## About this exercise
Copy every line of the records below word for word, leaving out the pictures.

## Supplied records

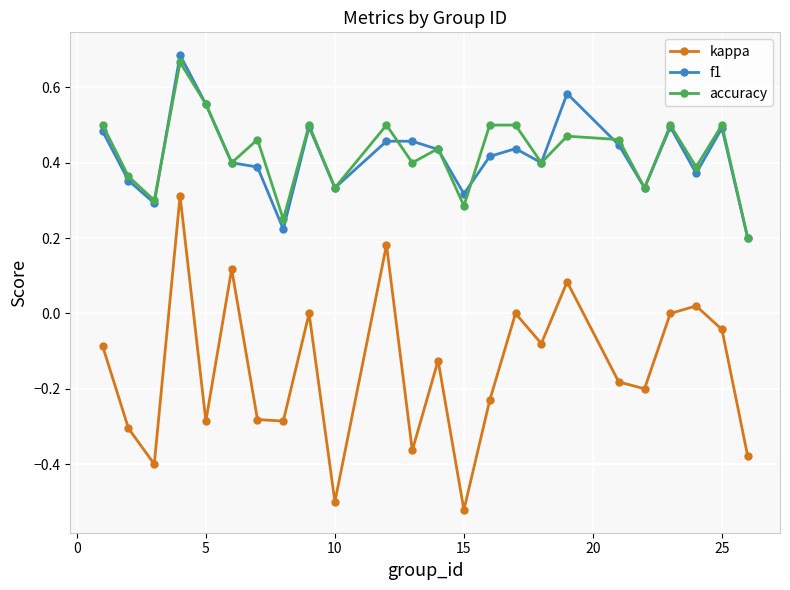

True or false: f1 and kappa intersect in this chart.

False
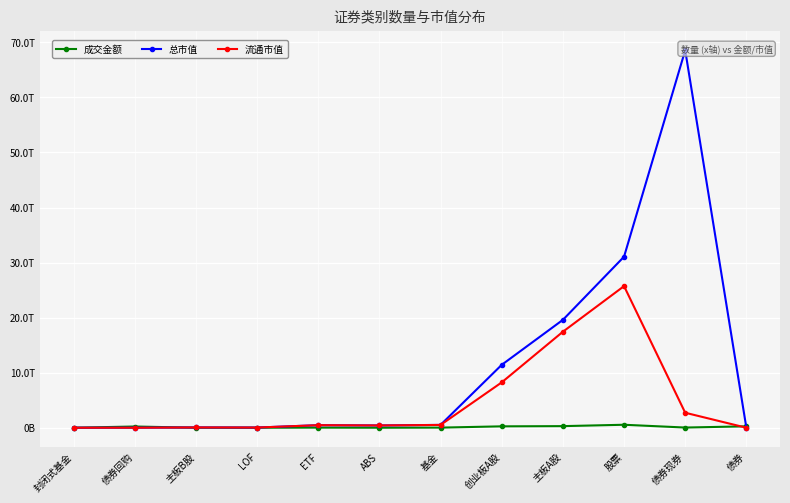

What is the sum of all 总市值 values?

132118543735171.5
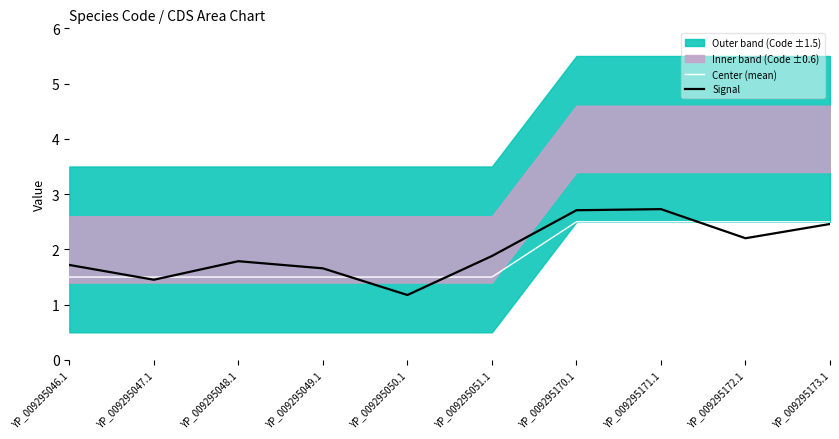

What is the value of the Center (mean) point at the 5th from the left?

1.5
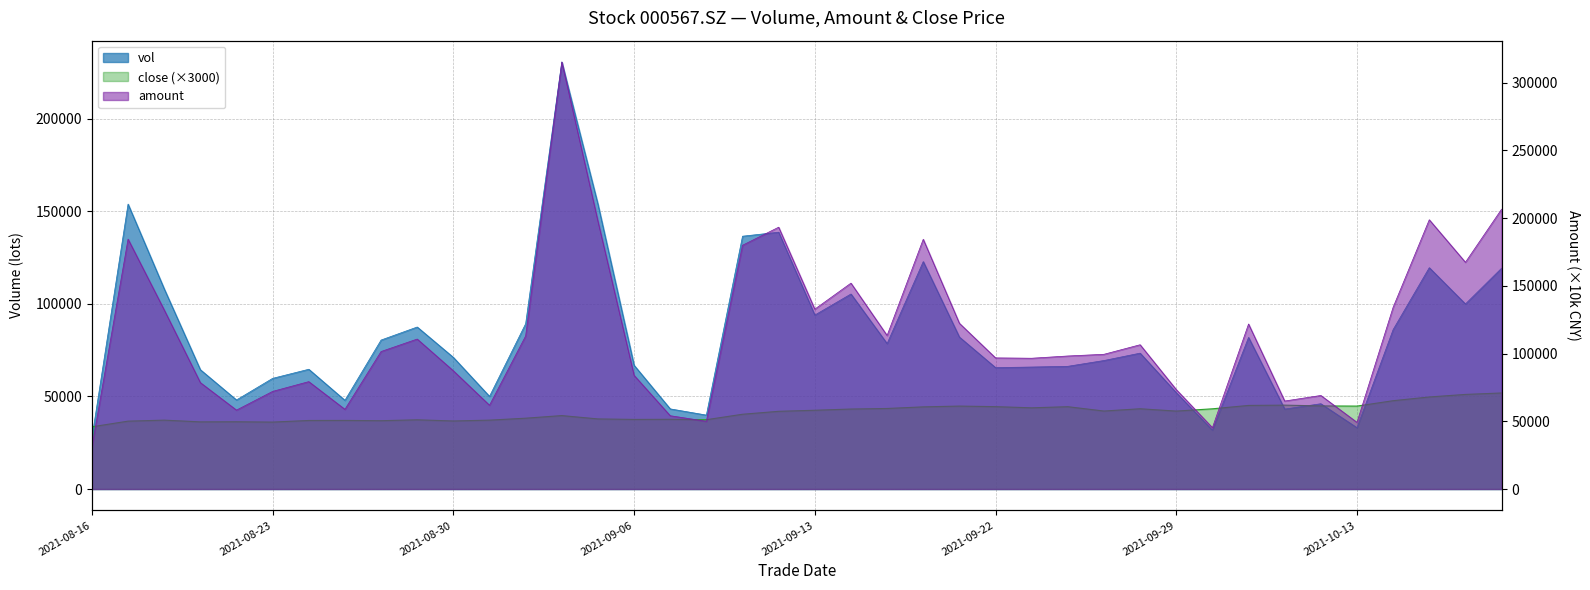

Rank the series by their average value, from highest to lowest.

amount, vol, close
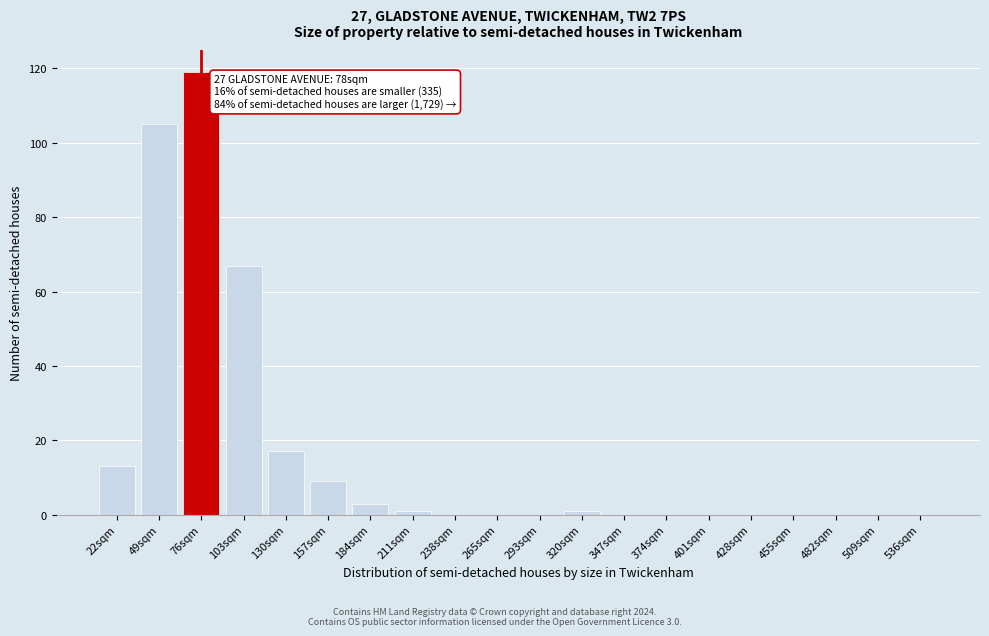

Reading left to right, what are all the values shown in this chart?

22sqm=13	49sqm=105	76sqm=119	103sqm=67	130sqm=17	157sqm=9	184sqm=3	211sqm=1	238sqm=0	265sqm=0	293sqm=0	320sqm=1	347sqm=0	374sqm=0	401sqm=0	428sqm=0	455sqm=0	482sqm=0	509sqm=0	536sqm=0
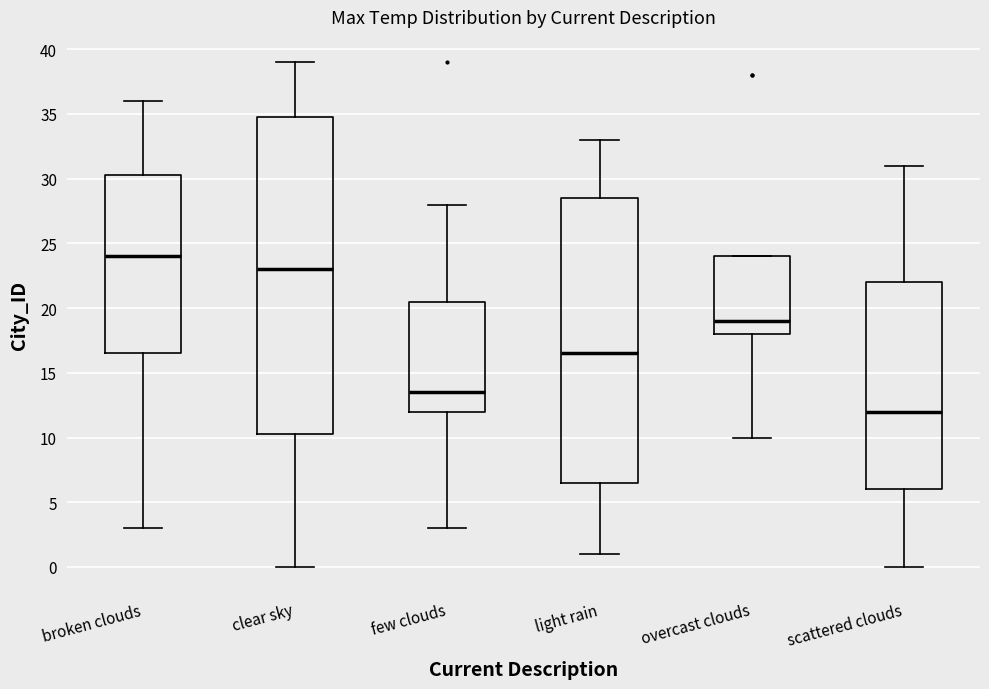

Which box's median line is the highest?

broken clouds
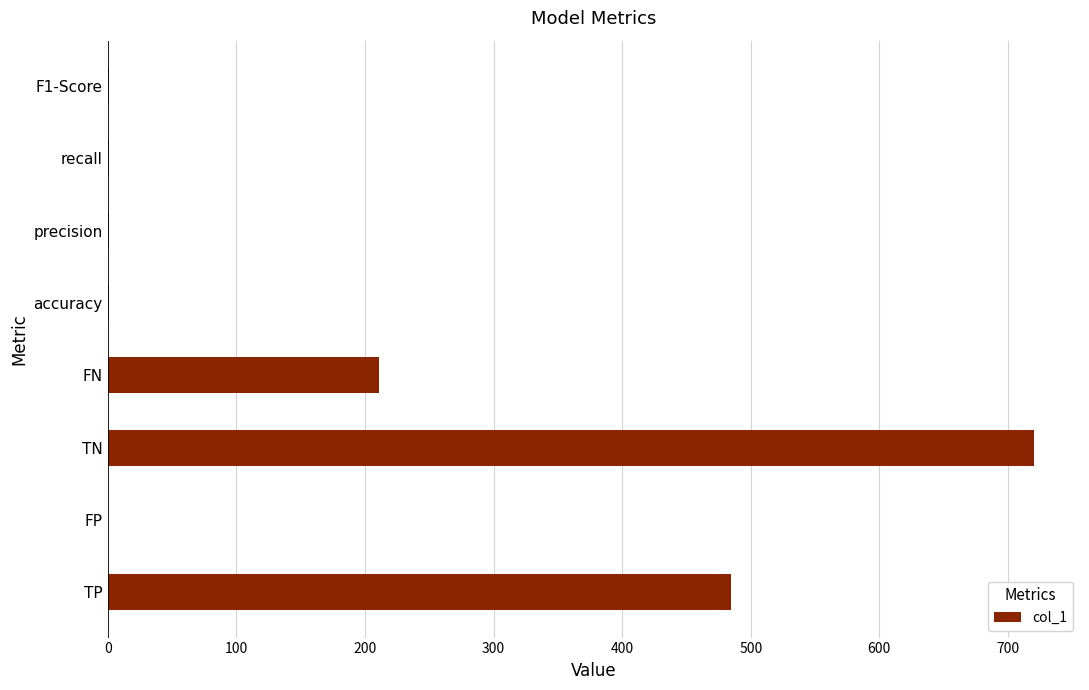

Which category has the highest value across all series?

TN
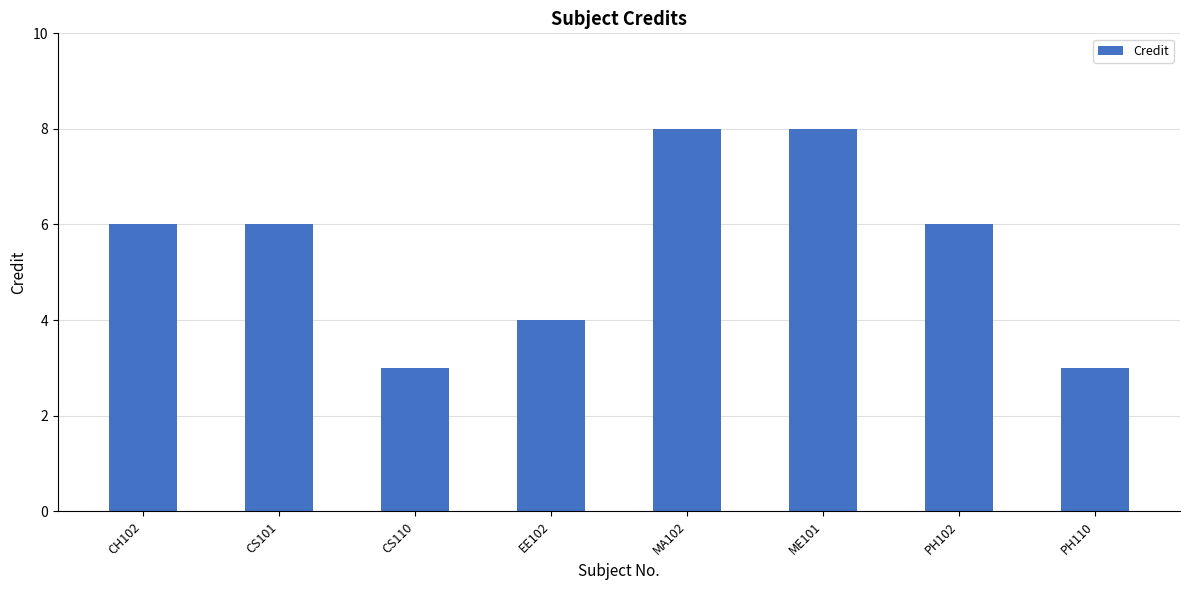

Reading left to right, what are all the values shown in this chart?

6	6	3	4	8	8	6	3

## Response to the exercise
True or false: f1 and kappa intersect in this chart.

False

What is the sum of all 总市值 values?

132118543735171.5

What is the value of the Center (mean) point at the 5th from the left?

1.5

Rank the series by their average value, from highest to lowest.

amount, vol, close

Reading left to right, what are all the values shown in this chart?

22sqm=13	49sqm=105	76sqm=119	103sqm=67	130sqm=17	157sqm=9	184sqm=3	211sqm=1	238sqm=0	265sqm=0	293sqm=0	320sqm=1	347sqm=0	374sqm=0	401sqm=0	428sqm=0	455sqm=0	482sqm=0	509sqm=0	536sqm=0

Which box's median line is the highest?

broken clouds

Which category has the highest value across all series?

TN

Reading left to right, what are all the values shown in this chart?

6	6	3	4	8	8	6	3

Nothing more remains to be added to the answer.